**WHAT IS BEING ASKED**
Give the text lines of the items below as a JSON list of strings, one string for each line and with blank lines omitted. Leave the pictures out of the answer.

╭──

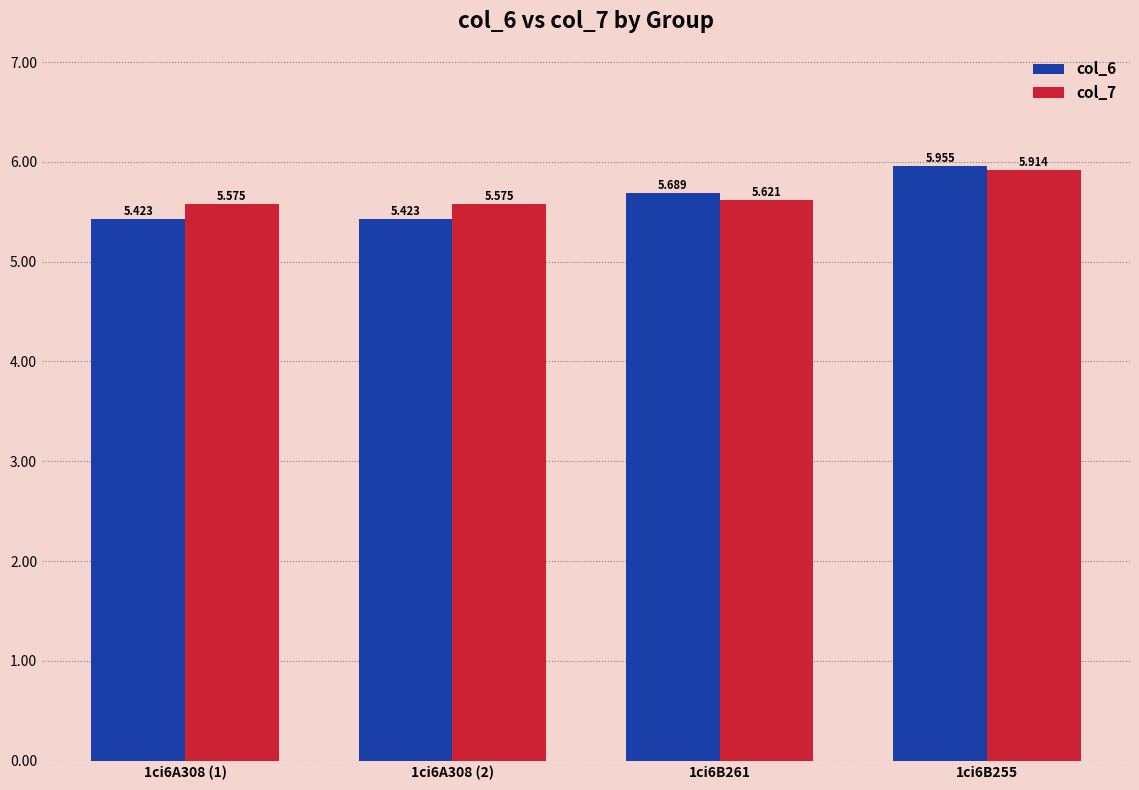

The col_6 series shows 5.4 at 1ci6A308 (1). True or false?

True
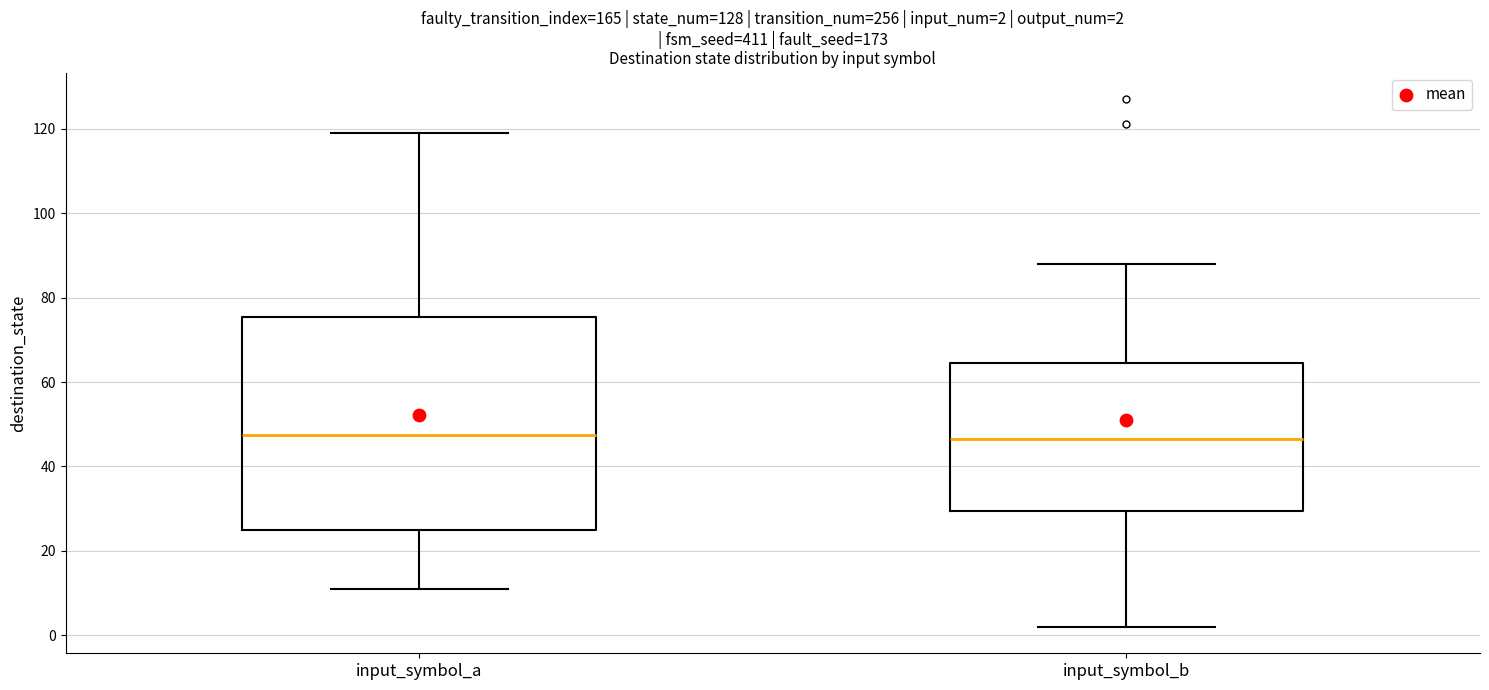

Which box is the tallest, from its lower edge to its upper edge?

input_symbol_a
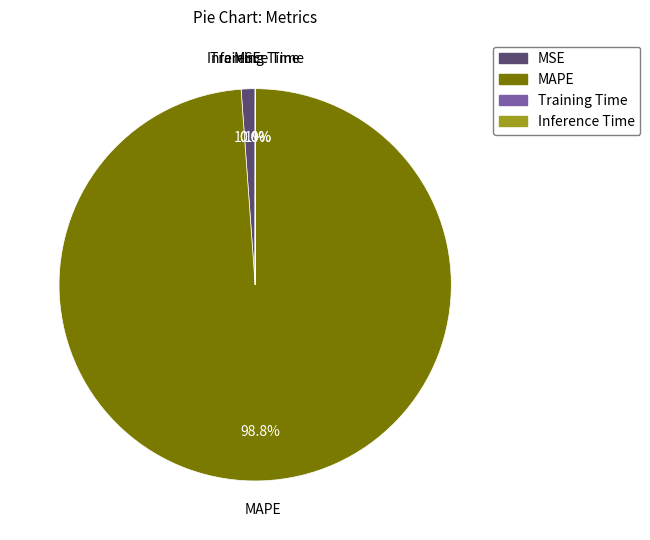

What portion of the pie excludes MSE?

98.9%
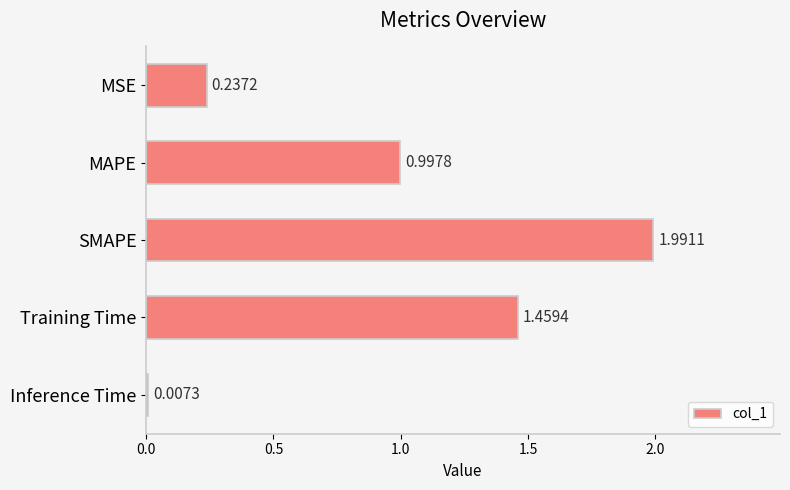

What is the maximum value shown in the chart?

2.0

╰──

**TASK SOLUTION**
[
  "The col_6 series shows 5.4 at 1ci6A308 (1). True or false?",
  "True",
  "Which box is the tallest, from its lower edge to its upper edge?",
  "input_symbol_a",
  "What portion of the pie excludes MSE?",
  "98.9%",
  "What is the maximum value shown in the chart?",
  "2.0"
]